WASHINGTON -- Cato Institute Senior Fellow in Constitutional Studies Robert A. Levy, who has written extensively on the Microsoft antitrust case, issued the following statement on Friday's U.S. District Court ruling:

"Harm to `one or more competitors,' however severe, is not condemned by the Sherman Act in the absence of ... harm to consumers." With those words, federal judge Colleen Kollar-Kotelly pinpointed the driving force behind the Microsoft antitrust suit--an attempt by Microsoft's disgruntled rivals to use government for competitive advantage.

She went on to note that the attorneys general of the nine non-settling states offered "little, if any, legitimate justification" for the remedies they requested, which, for the most part, were "not supported by any economic analysis." Why, she wondered, would the states ask for relief "at this late stage . . . unrelated to [Microsoft's] monopoly market." Her answer: "Certain of Microsoft's competitors appear to be those who desire these provisions."

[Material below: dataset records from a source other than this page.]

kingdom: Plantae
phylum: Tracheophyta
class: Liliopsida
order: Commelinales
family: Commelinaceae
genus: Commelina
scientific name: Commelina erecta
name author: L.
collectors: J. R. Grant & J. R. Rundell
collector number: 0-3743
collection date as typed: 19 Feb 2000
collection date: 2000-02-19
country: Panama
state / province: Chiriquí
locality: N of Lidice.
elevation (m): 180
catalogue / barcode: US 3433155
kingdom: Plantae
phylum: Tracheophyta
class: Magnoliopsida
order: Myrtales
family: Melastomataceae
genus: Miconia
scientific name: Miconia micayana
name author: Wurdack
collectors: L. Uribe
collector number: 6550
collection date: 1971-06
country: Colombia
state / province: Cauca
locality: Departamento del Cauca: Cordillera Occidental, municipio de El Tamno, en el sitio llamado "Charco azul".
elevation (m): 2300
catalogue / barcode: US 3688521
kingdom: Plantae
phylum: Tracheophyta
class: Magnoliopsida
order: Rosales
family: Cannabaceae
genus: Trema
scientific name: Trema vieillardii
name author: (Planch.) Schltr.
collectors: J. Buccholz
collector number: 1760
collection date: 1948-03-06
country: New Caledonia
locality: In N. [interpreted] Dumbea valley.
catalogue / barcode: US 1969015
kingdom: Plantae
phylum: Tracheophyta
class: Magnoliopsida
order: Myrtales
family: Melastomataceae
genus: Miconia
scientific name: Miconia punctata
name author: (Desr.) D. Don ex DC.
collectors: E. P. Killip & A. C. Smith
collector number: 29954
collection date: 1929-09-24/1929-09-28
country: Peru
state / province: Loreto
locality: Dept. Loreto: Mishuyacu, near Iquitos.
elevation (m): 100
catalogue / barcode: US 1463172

In effect, nine states tried to replace the United States as the enforcer of federal antitrust laws − seeking broader relief than the federal settlement afforded, based solely on their different view of the public interest. And they undertook that task at the behest of companies like Sun Microsystems, which plays a major role in the high-end server market, and AOL, which dominates Internet access, and Real Player, which rules the market for multimedia software.

All of that whining and political jockeying by Microsoft's giant rivals might be just grist for an intriguing tale of corporate cronyism, except that the cost of the litigation - in time, money, and diversion of executive resources - has been enormous. Microsoft's shareholders suffered an erosion of market value measured in hundreds of billions of dollars. Indeed, Microsoft stock plummeted $80 billion in a single day--April 3, 2000, when Judge Thomas Penfield Jackson issued his mostly-overturned conclusions of law. Contrast that one-day loss with the mere $60 billion that disappeared from investor portfolios as a result of the entire Enron debacle.

Judge Kollar-Kotelly has taken a major step to shut down this unjustified and wasteful litigation. Perhaps now, our nation's most creative entrepreneurs can return to designing the kinds of innovative products that have propelled economic growth.